- [KUTIPAN TEKS]
-- -- --
Oleh: Herlianto A, Mahasiswa STF Al-Farabi
Malang
“Wajah suatu
negara bergantung pada pemudanya”, “berikan aku sepuluh pemuda akan ku guncang
dunia ini” adalah pernyataan pamungkas Bung Karno tentang potensi pemuda. Dua
pernyataan ini menyiratkan makna yang dalam tentang bagaimana pentingnya peran
pemuda. Hal senada juga pernah disampaikan oleh Bung Hatta dalam pidato
pembelaannya di Denhag Belanda bahwa masa depan adalah milik pemuda.
Diktum dari kedua
tokoh proklamator diatas bukanlah sebatas hiperbolis-metaforis, atau mbuju’i terhadap posisi pemuda agar
senantiasa on fire serta memiliki
semangat rawe-rawe rantas malang-malang
putung dalam menata hidup dan mendorong perubahan. Tetapi tak kalah
pentingnya bahwa fakta sejarahlah yang menunjukkan demikian.
-- -- --
- [LATIHAN A]
Salin ulang isi daftar mulai dari baris yang memuat "Stolichnaya" sampai baris yang memuat "zusammen mit seinem Buddy Donald", termasuk kedua baris itu. Jangan sertakan gambar dalam jawaban.
Teks dan daftar ini diambil dari sumber yang berbeda.

- [DATA YANG DIBERIKAN]
-- -- --
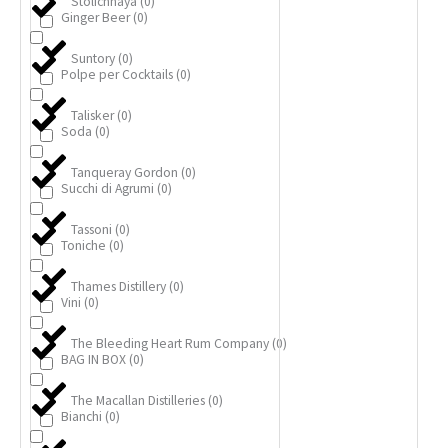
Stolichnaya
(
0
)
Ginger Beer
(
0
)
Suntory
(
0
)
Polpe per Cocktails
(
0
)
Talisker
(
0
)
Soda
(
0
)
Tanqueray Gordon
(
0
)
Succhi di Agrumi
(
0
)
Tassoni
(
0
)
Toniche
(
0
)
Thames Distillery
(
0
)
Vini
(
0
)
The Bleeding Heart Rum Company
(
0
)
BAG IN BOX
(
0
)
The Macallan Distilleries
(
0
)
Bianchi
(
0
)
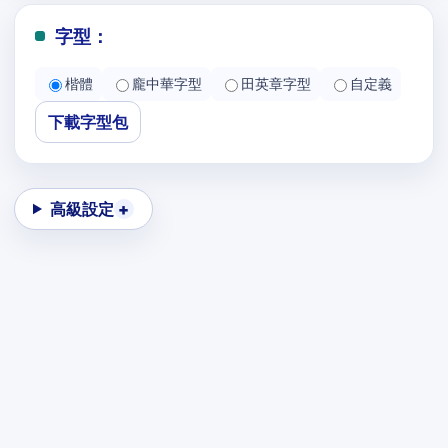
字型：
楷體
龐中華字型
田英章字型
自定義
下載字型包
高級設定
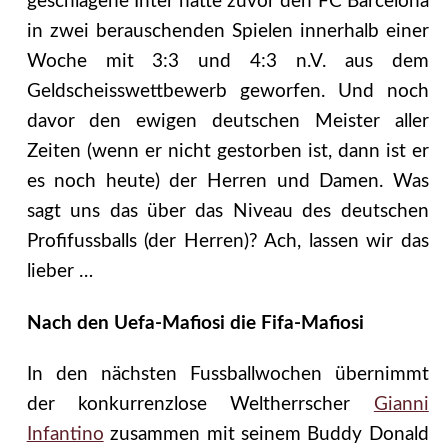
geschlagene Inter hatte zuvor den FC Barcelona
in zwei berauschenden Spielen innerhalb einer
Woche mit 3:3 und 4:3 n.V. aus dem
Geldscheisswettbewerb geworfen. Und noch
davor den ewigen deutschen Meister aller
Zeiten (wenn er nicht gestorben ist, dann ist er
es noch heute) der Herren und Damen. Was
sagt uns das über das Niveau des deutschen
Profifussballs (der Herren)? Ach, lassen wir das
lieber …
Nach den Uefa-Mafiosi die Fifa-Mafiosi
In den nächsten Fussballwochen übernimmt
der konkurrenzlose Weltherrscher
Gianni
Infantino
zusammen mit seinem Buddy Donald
-- -- --
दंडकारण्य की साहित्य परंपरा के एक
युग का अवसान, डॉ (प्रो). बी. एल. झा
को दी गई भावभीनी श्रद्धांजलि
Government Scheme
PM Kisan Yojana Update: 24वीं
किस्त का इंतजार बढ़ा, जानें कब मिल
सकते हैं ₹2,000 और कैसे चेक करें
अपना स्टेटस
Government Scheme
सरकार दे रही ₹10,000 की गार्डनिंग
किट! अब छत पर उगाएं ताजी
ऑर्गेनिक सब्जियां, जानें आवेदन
-- -- --
- [LATIHAN B]
Tuliskan kembali teks tentang peran pemuda mulai dari "Oleh: Herlianto A, Mahasiswa" sampai "adalah milik pemuda.", tetapi ganti "Bung Hatta" dengan "Mohammad Hatta".

- [JAWABAN TERTULIS A]
Stolichnaya
(
0
)
Ginger Beer
(
0
)
Suntory
(
0
)
Polpe per Cocktails
(
0
)
Talisker
(
0
)
Soda
(
0
)
Tanqueray Gordon
(
0
)
Succhi di Agrumi
(
0
)
Tassoni
(
0
)
Toniche
(
0
)
Thames Distillery
(
0
)
Vini
(
0
)
The Bleeding Heart Rum Company
(
0
)
BAG IN BOX
(
0
)
The Macallan Distilleries
(
0
)
Bianchi
(
0
)
字型：
楷體
龐中華字型
田英章字型
自定義
下載字型包
高級設定
geschlagene Inter hatte zuvor den FC Barcelona
in zwei berauschenden Spielen innerhalb einer
Woche mit 3:3 und 4:3 n.V. aus dem
Geldscheisswettbewerb geworfen. Und noch
davor den ewigen deutschen Meister aller
Zeiten (wenn er nicht gestorben ist, dann ist er
es noch heute) der Herren und Damen. Was
sagt uns das über das Niveau des deutschen
Profifussballs (der Herren)? Ach, lassen wir das
lieber …
Nach den Uefa-Mafiosi die Fifa-Mafiosi
In den nächsten Fussballwochen übernimmt
der konkurrenzlose Weltherrscher
Gianni
Infantino
zusammen mit seinem Buddy Donald

- [JAWABAN TERTULIS B]
Oleh: Herlianto A, Mahasiswa STF Al-Farabi
Malang
“Wajah suatu
negara bergantung pada pemudanya”, “berikan aku sepuluh pemuda akan ku guncang
dunia ini” adalah pernyataan pamungkas Bung Karno tentang potensi pemuda. Dua
pernyataan ini menyiratkan makna yang dalam tentang bagaimana pentingnya peran
pemuda. Hal senada juga pernah disampaikan oleh Mohammad Hatta dalam pidato
pembelaannya di Denhag Belanda bahwa masa depan adalah milik pemuda.